Armstrong enjoyed many types of music, from the most earthy blues to the syrupy sweet arrangements of Guy Lombardo, to Latin American folksongs, to classical symphonies and opera. Armstrong incorporated influences from all these sources into his performances, sometimes to the bewilderment of fans who wanted Armstrong to stay in convenient narrow categories. Armstrong was inducted into Rock and Roll Hall of Fame as an early influence. Some of his solos from the 1950s, such as the hard rocking version of "Saint Louis Blues" from the WC Handy album, show that the influence went in both directions.

Armstrong's Legacy

The influence of Armstrong on the development of jazz is virtually immeasurable, but his irrepressible personality both as a performer, and later in his career as a public figure, was so strong that to some it overshadowed his contributions as a musician and singer.

As a virtuoso trumpet player, Armstrong had a unique tone and an extraordinary talent for melodic improvisation. Through his playing, the trumpet emerged as a solo instrument in jazz. He was a masterful accompanist and ensemble player in addition to his extraordinary skills as a soloist. With his innovations, he raised the bar musically for all who came after him.

Armstrong is considered to have essentially invented jazz singing. He had a distinct, gravelly voice, which he deployed with great dexterity as an improviser, bending the lyrics and melody of a song for expressive purposes. He was also greatly skilled at scat singing, or wordless vocalizing. Before Armstrong, singers simply sang the song; after him, they were free to put their own stamp on it.

Armstrong appeared in more than a dozen Hollywood films, though few of particular note, usually playing a band leader or musician.
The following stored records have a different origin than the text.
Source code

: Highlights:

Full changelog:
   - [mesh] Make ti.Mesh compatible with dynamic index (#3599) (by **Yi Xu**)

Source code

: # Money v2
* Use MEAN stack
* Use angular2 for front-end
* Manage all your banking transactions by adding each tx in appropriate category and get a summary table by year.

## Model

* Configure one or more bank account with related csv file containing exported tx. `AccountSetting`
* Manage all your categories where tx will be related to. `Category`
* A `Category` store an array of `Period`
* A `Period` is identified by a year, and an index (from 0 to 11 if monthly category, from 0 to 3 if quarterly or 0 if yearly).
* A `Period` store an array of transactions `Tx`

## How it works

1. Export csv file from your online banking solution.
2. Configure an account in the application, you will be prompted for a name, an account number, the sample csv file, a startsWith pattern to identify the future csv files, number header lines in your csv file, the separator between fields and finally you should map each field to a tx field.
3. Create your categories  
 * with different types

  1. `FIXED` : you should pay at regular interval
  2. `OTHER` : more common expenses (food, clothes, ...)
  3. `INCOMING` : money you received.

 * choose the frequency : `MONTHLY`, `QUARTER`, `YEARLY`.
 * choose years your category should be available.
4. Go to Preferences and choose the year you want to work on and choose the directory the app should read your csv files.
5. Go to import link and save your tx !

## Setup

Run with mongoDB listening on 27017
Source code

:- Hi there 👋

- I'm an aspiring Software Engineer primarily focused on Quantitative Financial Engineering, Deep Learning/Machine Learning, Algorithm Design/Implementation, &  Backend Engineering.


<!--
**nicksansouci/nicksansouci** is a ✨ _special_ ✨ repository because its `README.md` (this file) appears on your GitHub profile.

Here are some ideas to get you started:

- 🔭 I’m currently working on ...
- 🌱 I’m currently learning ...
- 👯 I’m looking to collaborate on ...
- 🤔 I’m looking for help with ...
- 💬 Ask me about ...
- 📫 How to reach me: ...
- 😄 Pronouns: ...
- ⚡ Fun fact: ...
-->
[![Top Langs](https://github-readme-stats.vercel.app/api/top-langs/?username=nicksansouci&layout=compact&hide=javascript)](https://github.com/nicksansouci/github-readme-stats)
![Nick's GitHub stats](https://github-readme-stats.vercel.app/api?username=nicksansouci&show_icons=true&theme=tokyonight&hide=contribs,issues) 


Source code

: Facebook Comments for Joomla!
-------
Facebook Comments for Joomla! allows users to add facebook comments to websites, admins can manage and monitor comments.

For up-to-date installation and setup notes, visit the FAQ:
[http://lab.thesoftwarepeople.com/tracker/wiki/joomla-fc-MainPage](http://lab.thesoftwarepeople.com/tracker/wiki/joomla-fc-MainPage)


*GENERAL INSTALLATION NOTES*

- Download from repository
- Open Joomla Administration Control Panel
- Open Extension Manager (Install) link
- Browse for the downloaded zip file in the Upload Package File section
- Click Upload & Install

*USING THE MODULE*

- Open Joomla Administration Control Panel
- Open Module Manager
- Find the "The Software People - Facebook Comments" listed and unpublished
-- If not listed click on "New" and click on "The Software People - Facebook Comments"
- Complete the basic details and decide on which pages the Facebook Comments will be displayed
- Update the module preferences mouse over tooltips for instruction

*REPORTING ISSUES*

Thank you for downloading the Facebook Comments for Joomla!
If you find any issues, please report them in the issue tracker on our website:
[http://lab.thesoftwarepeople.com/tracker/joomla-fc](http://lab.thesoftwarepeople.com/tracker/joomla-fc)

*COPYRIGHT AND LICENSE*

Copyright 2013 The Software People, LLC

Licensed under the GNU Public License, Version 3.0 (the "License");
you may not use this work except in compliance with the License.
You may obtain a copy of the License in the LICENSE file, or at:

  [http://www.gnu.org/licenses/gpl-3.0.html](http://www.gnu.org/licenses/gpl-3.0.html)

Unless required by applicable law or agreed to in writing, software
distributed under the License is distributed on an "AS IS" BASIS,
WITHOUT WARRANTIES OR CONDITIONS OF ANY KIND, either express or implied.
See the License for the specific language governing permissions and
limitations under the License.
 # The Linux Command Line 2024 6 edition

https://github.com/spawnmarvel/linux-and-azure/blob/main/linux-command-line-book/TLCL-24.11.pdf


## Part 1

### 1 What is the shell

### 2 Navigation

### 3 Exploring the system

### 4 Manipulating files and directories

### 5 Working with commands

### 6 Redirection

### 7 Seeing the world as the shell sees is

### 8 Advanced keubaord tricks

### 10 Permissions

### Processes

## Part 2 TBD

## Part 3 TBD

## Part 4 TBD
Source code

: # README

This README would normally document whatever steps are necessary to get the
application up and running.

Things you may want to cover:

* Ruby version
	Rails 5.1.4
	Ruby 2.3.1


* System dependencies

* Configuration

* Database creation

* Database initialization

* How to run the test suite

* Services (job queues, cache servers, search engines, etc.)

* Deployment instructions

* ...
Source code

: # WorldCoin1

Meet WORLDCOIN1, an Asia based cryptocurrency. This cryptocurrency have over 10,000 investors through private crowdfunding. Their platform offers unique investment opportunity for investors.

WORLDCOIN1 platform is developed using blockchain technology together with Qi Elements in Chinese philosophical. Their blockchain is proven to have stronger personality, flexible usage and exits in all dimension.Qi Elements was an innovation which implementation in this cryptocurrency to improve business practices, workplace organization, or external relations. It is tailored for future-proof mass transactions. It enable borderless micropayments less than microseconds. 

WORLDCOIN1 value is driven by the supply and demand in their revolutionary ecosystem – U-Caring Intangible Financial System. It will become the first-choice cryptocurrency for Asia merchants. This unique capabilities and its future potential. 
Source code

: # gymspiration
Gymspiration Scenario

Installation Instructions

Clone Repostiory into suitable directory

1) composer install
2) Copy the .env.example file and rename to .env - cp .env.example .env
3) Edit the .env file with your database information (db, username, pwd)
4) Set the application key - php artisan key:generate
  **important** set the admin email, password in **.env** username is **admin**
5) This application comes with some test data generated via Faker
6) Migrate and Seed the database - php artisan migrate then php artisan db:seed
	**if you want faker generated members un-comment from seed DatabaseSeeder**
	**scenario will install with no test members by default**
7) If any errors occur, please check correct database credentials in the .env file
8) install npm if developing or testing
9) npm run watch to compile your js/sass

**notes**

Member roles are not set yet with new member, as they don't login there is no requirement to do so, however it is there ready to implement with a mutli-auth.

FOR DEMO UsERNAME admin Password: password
He was the first African American to host a nationally broadcast radio show in the 1930s. He also made assorted television appearances, especially in the 1950s and 1960s, including appearances on The Tonight Show with Johnny Carson.

Many of Armstrong's recordings remain popular, and decades after his death a larger number of his recordings, from all years of his career, are in print than at any time in his life. His 1923 recordings with Joe King Oliver amd his Creole Jazz Band continue to be listened to as documents of ensemble style New Orleans jazz. All too often, however, Armstrong recorded with stiff, standard orchestras leaving only his sublime trumpet playing as of interest. "Melancholy Blues," performed by Armstrong and his Hot Seven was included on the Voyager Golden Record sent into outer space to represent one of the greatest achievements of humanity.

Armstrong set up a non-profit foundation for educating disadvantaged children in music, and deeded his house and substantial archives of writings, books, recordings, and memorabilia to go to Queens College, New York after the deaths of he and his wife Lucille. The Louis Armstrong archives have been available to music researchers, and his home in Corona, Queens opened to the public as a museum on 15 October, 2003

Quotations

Sound Sample

Bibliography

External links


1 Armstrong said he wasn't sure exactly when he was born, but celebrated his birthday on July 4. He usually gave the year as 1900 when speaking in public (although he used 1901 on his Social Security and other papers filed with the government). Using Roman Catholic church documents from when his grandmother took him to be baptised, New Orleans music researcher Tad Jones established his birthday was August 4, 1901. With various other collaborative evidence, this date is now accepted by Armstrong scholars.